What if rebalancing fleets could adapt? A two-stage stochastic model for dynamic bike redistribution
提出了一个集成战术车队部署和运营车辆再平衡的优化框架,通过动态再平衡组和机器学习启发式算法,帮助共享单车系统管理者在需求不确定下高效决策,减少未满足需求。
• Presents an optimization framework that integrates tactical fleet deployment and operational vehicle rebalancing, providing unified decision support for bike-sharing systems. • Introduces dynamic rebalancing groups that adjust to changing demand in each period, improving flexibility compared to static grouping strategies. • Incorporates supervised machine learning-based models into a two-stage stochastic framework to approximate second-stage costs and reduce computational time. • Employs data-driven demand forecasting to create realistic rebalancing scenarios for rentals and returns. • Offers managers practical decision support for bike-sharing systems.
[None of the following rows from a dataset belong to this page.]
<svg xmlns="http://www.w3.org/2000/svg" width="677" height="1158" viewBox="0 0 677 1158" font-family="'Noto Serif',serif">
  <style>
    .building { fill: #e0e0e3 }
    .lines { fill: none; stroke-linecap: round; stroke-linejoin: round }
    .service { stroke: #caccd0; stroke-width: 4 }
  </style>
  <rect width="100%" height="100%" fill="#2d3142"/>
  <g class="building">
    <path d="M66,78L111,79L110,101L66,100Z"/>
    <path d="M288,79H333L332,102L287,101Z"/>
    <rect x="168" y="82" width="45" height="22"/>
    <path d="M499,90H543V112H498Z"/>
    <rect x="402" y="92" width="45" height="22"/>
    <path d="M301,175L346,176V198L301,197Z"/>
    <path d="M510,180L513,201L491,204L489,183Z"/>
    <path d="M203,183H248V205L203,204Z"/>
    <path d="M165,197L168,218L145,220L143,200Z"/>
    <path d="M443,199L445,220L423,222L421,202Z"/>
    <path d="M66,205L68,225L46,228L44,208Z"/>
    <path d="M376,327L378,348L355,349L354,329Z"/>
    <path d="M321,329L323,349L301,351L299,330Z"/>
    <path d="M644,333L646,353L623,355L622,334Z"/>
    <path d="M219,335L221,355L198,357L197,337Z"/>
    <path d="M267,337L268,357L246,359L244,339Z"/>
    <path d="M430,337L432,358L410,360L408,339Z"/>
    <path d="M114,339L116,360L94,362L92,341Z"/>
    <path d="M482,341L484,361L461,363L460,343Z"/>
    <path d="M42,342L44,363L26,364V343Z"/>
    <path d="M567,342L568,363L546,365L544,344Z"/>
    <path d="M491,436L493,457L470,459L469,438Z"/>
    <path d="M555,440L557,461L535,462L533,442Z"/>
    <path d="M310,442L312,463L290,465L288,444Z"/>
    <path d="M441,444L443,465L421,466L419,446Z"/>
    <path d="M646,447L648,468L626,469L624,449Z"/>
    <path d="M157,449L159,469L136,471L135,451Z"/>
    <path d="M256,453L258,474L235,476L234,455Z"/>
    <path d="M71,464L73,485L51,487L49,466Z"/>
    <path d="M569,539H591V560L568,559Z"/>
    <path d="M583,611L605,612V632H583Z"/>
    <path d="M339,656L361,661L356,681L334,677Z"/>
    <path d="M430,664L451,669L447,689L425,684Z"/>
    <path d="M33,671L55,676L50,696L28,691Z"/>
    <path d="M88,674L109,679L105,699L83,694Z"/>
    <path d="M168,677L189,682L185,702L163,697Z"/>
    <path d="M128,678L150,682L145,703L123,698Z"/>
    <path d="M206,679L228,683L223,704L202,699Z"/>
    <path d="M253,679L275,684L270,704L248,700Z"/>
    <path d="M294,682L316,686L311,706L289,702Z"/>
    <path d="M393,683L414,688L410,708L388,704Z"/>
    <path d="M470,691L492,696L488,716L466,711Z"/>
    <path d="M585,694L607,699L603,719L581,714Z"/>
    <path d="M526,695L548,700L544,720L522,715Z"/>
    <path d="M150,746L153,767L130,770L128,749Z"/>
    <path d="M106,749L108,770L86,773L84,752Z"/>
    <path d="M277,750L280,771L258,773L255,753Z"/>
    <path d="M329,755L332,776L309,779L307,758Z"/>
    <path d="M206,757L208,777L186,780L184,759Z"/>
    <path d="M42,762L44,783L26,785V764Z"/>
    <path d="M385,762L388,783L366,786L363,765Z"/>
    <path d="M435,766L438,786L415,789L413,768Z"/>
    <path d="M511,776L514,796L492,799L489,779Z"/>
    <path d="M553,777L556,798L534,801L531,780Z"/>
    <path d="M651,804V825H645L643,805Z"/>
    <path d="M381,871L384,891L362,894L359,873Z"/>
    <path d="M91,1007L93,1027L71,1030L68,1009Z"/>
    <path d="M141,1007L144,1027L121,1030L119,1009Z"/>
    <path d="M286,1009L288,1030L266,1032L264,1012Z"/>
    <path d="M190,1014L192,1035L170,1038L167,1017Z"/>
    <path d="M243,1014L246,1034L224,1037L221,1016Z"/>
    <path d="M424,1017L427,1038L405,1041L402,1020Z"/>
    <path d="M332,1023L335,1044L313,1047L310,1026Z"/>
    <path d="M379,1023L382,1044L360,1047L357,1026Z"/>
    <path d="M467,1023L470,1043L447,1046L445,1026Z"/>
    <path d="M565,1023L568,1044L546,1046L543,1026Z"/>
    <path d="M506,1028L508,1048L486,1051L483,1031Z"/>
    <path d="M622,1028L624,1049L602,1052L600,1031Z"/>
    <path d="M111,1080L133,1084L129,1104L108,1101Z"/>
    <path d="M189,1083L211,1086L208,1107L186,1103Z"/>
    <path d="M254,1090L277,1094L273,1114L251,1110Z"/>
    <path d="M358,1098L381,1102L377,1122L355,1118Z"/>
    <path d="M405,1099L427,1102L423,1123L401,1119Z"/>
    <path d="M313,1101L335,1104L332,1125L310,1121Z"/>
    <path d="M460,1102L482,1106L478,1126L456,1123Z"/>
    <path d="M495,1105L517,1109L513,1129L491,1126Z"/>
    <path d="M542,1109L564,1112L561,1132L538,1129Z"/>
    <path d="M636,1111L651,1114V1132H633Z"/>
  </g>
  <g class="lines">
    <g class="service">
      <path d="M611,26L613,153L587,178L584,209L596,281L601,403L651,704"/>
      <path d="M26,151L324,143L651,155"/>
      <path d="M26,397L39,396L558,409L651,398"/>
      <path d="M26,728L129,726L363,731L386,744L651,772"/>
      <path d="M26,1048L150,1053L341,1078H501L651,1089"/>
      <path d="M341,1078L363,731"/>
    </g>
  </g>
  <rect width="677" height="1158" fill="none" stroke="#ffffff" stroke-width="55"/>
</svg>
Bike-sharing systems are an important mode of transportation, enabling individuals to rent bikes for short trips and return them to any station throughout the city. However, the dynamic nature of user arrivals at each station leads to imbalances between bike supply and demand, resulting in unsatisfied users. An essential challenge lies in efficiently deploying and scheduling rebalancing vehicles for bike redistribution, as these decisions have a considerable effect on the efficiency of the system. To tackle this challenge, we propose a dynamic rebalancing model that integrates tactical and operational decisions within a single optimization framework. Unlike approaches that treat these decisions separately, our model captures the interaction between the two: in the first stage, it determines how many vehicles should be deployed over the planning horizon (tactical decision), and in the second stage, it assigns stations to dynamic rebalancing groups and allocates vehicles to these groups in response to demand realizations (operational decisions). To address the computational challenge, we propose two approaches: an Improved Integer L-shaped decomposition algorithm and a heuristic that combines machine learning with an early stopping criterion to estimate the second-stage cost function. Moreover, we generate forecasts of rental and return demand and incorporate them into the optimization model to enhance decision-making under demand uncertainty. Our numerical results show that the proposed heuristic is highly effective in minimizing the unsatisfied demand while reducing the computational costs efficiently.